My boyfriends dog Halo. Another rescue centre doggy. She was very matted when we got her so she had a bath (which she hated!) and has recently been clipped and spayed. 
We were told she was full GSD but no one seems to think so, her ears are very floppy but we're not sure if that is because she was never given toys or if she has some collie/mix in her.


























Chasing Toby!










Walking at the farm.


----------



## Argent (Oct 18, 2009)

She looks very much like a ColliexGSD. Why would toys have anything to do with whether or not her ears stand up? lol 

Whatever mix she is, she's a stunner, and looks like she's landed on her feet with you and your boyfriend!


----------



## simplysardonic (Sep 1, 2009)

She is absolutely beautiful, some GSDs ears never stand up fully so it is possible she's full GSDs, whatever she is she's gorgeous & has such a cool name


----------



## FionaS (Jul 2, 2011)

Argent said:


> She looks very much like a ColliexGSD. Why would toys have anything to do with whether or not her ears stand up? lol
> 
> Whatever mix she is, she's a stunner, and looks like she's landed on her feet with you and your boyfriend!


The muscles in their jaw connect up to their ears and chewing help strengthen them and stand up better...or so I have been lead to believe! Although I can be rather gullible! lmao!!

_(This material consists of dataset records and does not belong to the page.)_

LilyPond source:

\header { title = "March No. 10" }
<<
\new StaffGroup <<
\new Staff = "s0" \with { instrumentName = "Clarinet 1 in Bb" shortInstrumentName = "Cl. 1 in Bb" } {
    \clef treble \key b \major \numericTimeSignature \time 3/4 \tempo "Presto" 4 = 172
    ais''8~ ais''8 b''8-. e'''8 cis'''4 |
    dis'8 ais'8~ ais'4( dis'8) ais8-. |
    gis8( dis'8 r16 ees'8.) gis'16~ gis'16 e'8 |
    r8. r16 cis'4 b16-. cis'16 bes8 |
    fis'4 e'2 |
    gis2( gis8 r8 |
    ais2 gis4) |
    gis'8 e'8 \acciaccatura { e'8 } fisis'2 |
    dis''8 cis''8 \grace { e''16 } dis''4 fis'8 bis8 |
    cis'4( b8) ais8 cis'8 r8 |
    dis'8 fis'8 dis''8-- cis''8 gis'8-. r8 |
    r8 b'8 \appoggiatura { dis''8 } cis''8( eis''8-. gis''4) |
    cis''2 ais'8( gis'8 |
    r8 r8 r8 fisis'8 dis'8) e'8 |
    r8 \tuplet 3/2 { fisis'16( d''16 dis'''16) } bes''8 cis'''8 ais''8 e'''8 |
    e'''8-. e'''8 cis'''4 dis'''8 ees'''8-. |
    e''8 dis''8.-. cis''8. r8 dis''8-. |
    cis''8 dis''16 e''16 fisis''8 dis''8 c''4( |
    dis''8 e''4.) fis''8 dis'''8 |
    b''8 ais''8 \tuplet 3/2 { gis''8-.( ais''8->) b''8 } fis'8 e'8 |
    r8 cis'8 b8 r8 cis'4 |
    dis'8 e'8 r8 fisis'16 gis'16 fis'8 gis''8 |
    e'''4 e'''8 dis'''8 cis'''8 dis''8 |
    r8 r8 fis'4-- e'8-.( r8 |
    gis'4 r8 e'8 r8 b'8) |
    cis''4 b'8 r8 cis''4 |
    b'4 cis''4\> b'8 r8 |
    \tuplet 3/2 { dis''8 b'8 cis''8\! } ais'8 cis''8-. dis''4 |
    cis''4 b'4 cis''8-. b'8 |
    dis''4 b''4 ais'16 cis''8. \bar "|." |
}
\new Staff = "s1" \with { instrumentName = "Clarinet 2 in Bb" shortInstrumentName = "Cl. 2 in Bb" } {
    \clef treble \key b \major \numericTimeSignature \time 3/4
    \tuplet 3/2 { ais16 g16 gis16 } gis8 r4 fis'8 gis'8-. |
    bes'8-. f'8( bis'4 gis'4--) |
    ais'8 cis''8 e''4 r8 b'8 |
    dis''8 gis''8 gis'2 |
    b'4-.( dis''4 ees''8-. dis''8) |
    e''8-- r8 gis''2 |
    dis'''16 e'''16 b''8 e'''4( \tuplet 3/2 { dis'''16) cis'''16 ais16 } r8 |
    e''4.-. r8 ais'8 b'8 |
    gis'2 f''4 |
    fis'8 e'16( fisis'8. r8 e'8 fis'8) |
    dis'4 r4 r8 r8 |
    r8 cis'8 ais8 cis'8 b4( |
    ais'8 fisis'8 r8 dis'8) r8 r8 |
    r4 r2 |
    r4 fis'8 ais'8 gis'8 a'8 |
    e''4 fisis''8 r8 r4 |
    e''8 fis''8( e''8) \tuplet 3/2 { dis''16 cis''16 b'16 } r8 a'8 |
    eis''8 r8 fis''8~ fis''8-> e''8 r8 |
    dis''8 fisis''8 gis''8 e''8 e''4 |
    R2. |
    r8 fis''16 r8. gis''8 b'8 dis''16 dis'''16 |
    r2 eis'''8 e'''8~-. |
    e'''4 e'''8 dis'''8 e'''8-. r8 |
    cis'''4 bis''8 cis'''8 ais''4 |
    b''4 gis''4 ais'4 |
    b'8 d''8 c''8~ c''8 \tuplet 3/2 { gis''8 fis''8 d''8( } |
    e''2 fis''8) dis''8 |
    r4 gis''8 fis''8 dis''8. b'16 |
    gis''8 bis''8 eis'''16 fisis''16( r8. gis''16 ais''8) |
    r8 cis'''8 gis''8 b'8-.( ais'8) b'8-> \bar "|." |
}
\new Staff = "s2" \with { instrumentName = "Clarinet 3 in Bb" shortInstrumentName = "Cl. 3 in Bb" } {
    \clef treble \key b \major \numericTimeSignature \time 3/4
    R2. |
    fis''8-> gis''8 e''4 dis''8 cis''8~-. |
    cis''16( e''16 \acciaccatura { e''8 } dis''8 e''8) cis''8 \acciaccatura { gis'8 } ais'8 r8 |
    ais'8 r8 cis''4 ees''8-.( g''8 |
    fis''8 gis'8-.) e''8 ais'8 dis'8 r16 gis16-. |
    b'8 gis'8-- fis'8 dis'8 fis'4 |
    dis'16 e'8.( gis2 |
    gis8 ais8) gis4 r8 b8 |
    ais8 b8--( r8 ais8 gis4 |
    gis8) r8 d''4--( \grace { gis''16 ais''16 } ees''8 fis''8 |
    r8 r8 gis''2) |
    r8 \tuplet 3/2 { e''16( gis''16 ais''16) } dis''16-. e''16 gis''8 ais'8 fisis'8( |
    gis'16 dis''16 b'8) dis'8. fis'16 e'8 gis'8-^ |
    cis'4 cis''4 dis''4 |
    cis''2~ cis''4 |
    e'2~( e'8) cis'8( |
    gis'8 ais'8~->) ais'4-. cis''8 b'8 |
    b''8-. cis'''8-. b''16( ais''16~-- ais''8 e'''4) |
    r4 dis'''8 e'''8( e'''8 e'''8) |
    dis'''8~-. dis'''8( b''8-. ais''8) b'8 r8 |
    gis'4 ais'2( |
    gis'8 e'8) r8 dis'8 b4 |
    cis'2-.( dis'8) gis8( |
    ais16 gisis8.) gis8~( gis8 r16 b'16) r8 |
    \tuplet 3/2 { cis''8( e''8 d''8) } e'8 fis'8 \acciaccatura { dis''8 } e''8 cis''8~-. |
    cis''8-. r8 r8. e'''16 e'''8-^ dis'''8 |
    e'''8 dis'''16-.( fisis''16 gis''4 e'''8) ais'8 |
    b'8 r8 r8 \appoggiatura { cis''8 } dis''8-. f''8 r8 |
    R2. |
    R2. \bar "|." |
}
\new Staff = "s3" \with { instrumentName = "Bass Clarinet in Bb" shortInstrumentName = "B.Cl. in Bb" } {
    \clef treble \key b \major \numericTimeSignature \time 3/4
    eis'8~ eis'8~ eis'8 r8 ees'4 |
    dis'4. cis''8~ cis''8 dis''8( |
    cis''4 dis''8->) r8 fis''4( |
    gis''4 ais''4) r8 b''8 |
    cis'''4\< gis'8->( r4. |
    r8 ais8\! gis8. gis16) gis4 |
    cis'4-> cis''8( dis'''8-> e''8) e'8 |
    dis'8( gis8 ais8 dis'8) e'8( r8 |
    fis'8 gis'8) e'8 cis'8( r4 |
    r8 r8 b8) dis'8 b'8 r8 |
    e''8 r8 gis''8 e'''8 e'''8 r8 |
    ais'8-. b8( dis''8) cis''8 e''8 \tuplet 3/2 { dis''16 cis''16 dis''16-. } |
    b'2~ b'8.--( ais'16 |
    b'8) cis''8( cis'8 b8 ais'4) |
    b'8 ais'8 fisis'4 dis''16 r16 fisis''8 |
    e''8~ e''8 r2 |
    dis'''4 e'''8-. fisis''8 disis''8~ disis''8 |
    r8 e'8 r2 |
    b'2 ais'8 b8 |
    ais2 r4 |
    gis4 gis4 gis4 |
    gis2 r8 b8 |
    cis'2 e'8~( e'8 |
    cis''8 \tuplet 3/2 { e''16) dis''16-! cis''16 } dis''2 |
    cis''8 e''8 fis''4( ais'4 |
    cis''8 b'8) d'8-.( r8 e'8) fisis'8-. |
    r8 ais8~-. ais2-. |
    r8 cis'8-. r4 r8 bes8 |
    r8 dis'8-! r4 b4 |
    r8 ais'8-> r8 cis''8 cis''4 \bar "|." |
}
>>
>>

Yeah luckily my other half's parents have an 80 acre farm so walks are often epic!


----------



## GSDlover4ever (Feb 21, 2009)

she looks like a full GSD to me and from the pictures she looks like a sable. 
Is her undercoat a different colour to the outer hairs?

Some GSD's ears don't stand up erect at all. My GSD's ears didnt stand up erect until she was 11 months old.

It is also possible that the cartilage in her ears have been damaged in some way.... there fore resulting in them being floppy.

Also some pet line GSD's faces can look very collie like...

What age is she? she looks quite young.


----------



## Cleo38 (Jan 22, 2010)

She is absolutley gorgeous!!!


----------



## penn (Jul 21, 2010)

She looks GSD for me too. The face and the overall look.

But she's a cutie pie, very sweet 

She got a GSD puppy ear. May be it's something to do with the toys as you said


----------



## FionaS (Jul 2, 2011)

GSDlover4ever said:


> she looks like a full GSD to me and from the pictures she looks like a sable.
> Is her undercoat a different colour to the outer hairs?
> 
> Some GSD's ears don't stand up erect at all. My GSD's ears didnt stand up erect until she was 11 months old.
> ...


She is 15 months old now. She was 11 months when we got her, she didn't even know how to chase a ball!


----------



## Cleo38 (Jan 22, 2010)

FionaS said:


> She is 15 months old now. She was 11 months when we got her, she didn't even know how to chase a ball!


Roxy (GSD) didn't know how to play when she first came to live with us (she's just over 2 yrs & had 4 previous owners  ). She also didn't know about chasing ballls, playing tug, etc

What a difference now though! She is so playful, she has so many toys & loves them all. Toby (my other dog) loves his tennis balls & quacking toy duck but Roxy playes with EVERYTHING now, it's brillaint so see her so happy with all her things


----------